Page 32 of One For my Enemy

“All because I pointed out the obvious? Dimitri is alive, you’re being unusually petty, and this is fucking silk,” he informed her, gesturing brusquely to the garment. “Not to mention the whisky itself was a gift.”

“Hand slipped,” she said, taking a sip, but at his look of irritation, she sighed, waving another hand to smooth the spill from the fabric. “Such a fussy little fae you are.”

“This,” he said, “is hardly asking nicely.”

“Please, Bridge. You have no interest in my niceties.”

“Well, then perhaps you should leave.”

“Without getting what I came for? Bridge, you underestimate me yet again.”

They paused, warily sipping from their respective glasses as each considered their position.

“You came without your muscle,” Bryn noted, gesturing less-than-politely to the lack of Ivan beside her. “I was really starting to warm to him.”

“Were you?” She sipped her glass, biding her time. “Funny. He loathes you.”

“Ah, so you left him behind so we could be alone? I knew it,” Bryn said, tongue slipping blithely between his lips. “Say the word, Marya, and that husband of yours could be easily discarded.”

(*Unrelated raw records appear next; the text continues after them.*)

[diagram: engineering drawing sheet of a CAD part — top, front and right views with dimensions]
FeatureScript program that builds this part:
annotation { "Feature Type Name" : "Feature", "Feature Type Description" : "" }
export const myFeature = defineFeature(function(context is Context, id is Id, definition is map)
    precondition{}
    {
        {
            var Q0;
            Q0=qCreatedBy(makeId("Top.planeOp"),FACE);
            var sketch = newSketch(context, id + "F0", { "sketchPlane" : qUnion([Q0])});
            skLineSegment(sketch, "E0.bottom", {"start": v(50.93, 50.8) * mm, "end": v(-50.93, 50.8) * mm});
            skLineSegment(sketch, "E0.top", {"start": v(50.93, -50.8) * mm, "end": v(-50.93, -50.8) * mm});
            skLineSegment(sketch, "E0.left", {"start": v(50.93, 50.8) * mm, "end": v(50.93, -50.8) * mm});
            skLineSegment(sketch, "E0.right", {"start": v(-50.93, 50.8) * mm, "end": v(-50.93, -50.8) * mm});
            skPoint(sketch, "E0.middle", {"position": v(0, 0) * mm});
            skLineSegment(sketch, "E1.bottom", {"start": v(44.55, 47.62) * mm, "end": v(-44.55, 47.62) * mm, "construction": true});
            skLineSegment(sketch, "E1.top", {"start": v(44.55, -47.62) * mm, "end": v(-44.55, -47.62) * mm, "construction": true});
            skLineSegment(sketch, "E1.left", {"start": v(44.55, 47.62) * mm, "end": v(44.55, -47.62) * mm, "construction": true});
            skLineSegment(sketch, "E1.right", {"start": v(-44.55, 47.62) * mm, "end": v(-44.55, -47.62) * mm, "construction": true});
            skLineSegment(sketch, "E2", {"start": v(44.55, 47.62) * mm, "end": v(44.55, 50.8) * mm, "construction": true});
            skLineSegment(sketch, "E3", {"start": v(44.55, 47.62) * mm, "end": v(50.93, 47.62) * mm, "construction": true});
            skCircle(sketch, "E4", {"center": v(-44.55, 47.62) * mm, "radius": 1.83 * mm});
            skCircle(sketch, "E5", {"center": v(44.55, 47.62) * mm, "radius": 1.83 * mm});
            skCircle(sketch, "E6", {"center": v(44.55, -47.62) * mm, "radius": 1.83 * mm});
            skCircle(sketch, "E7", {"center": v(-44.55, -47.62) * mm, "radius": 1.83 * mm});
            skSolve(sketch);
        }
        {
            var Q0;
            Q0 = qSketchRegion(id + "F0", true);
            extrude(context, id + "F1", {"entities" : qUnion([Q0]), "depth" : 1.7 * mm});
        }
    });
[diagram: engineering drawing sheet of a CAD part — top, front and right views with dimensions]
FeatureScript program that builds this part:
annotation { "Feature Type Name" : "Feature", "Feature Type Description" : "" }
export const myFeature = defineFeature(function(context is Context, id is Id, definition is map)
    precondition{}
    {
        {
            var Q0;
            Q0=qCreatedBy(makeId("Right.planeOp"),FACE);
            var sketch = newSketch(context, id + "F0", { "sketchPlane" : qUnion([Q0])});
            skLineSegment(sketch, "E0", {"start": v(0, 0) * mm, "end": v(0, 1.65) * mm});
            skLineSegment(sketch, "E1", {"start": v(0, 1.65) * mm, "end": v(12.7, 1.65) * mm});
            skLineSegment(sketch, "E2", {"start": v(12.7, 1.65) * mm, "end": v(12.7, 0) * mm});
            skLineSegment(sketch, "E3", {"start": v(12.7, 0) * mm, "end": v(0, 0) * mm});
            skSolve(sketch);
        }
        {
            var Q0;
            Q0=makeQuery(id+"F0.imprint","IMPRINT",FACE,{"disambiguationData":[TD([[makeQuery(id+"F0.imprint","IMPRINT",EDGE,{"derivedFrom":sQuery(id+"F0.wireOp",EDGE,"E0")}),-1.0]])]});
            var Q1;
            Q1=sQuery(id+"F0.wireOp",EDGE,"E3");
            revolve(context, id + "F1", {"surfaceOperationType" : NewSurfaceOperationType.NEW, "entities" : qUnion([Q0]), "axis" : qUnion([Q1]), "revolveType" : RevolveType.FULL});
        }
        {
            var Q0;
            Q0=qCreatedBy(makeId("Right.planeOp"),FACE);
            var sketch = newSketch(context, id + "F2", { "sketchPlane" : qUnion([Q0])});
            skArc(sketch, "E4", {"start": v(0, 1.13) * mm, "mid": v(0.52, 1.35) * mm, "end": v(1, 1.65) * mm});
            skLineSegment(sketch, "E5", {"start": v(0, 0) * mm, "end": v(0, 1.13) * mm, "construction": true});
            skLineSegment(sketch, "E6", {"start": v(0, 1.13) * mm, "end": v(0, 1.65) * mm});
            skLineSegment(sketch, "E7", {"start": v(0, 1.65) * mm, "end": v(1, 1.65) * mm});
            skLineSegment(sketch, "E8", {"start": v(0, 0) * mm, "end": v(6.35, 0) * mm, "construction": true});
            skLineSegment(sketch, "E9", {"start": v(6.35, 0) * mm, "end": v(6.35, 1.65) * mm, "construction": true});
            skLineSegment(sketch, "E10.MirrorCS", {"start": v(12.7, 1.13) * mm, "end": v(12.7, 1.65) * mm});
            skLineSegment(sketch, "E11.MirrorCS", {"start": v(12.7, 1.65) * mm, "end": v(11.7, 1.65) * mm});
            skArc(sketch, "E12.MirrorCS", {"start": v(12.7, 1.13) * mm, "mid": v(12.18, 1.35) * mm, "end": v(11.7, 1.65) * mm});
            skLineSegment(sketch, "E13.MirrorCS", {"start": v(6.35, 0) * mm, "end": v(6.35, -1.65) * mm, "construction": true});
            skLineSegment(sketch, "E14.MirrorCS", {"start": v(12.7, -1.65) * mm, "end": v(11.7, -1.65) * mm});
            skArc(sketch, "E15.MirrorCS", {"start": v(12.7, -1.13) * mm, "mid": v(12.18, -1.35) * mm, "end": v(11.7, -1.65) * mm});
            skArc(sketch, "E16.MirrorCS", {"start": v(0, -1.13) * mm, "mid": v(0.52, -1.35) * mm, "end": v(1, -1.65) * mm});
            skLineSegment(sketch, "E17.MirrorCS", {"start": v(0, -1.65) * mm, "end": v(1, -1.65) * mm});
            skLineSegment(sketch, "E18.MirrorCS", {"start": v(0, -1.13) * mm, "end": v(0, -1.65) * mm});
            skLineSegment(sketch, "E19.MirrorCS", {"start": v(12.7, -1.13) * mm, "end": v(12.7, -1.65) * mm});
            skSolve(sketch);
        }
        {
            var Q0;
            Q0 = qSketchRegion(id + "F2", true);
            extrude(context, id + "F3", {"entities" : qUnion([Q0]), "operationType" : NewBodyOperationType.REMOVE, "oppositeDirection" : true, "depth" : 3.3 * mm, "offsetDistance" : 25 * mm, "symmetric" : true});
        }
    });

“Please.” Marya leaned back against the sofa, shaking her head. “Sex would never satisfy you, Bridge. We both know it’s power or nothing.”

“Something we have in common, isn’t it?” he asked, and then, salaciously, “Try me and find out.”

She eyed her glass, making a show of considering its illumination. “Would it get me answers?”

“About the Fedorovs, or about something else? The realms of the living and the dead, perhaps? Yes and yes, I’m afraid,” Bryn sighed facetiously, dialing up his most treacherous charm. “Don’t tell a soul, Marya Antonova, but I confess, I’m a glutton for pillow talk. You’d have all the answers you needed, and a few that you’d wish to take back.”

He smiled at her, effortlessly serpentine, and she raised her glass to her lips.

“Tempting as that is,” she said, after permitting the whisky to settle on her tongue, “I’m going to have to decline.”

“Pesky wedding vows again, is it?”

“That,” she said, setting down her glass, “and I know easier ways to make you talk.”

She crooked a finger, prompting Bryn towards her with a lurch, and removed his glass from his hand, watching the brief shadow of frustration on his face as he was forced to acknowledge, yet again, which of the two of them possessed the more persuasive powers.

“You didn’t want your muscle overhearing, did you?” Bryn asked her, cheeks reddening as he struggled to lean away from her clutches and couldn’t. “That’s what this is about. You have questions you didn’t want anyone else to hear.”

Marya didn’t consider the remark worth addressing.

“You’re sure,” she said instead. “You’re sure it was Dimitri?”

When he didn’t answer, she slid her thumb along his throat, sending a shudder of warning up his spine.

“I said it was the Fedorovs,” Bryn gritted unwillingly, and she touched him again, soothingly this time; a reward for good behavior. “That’s all the information I have to give.”

He almost certainly knew more, but Marya could see it would cost her more than she was currently willing to pay to uncover it. “Always with the tricky wording,” she sighed, releasing him to rise to her feet. “I suppose I’ll have to find out for myself, won’t I? If you won’t be any help, that is.”

He leaned back with narrowed eyes, saying nothing, and privately, Marya lamented that their little talks so rarely ended in mutual satisfaction.

“What do you think you’ll learn from them, pray tell?” Bryn asked her gruffly, watching her carefully pick up her coat and turn towards the exit. “From what I hear, the Fedorov brothers want you dead. Your mother and sisters, too, but you most of all.”

Marya shrugged. It was hardly a novel threat, and certainly nothing she hadn’t expected to hear. “You’re nothing until somebody wants you dead, Bridge, remember that,” she informed him, pulling her coat over her shoulders. “Until then, you’ve done absolutely nothing worth a damn.”

“Bleak,” remarked Bryn, and Marya smoothed her hair, sparing him a parting glance.

“That’s the world we live in, Bridge,” she said, and drained what remained of her whisky.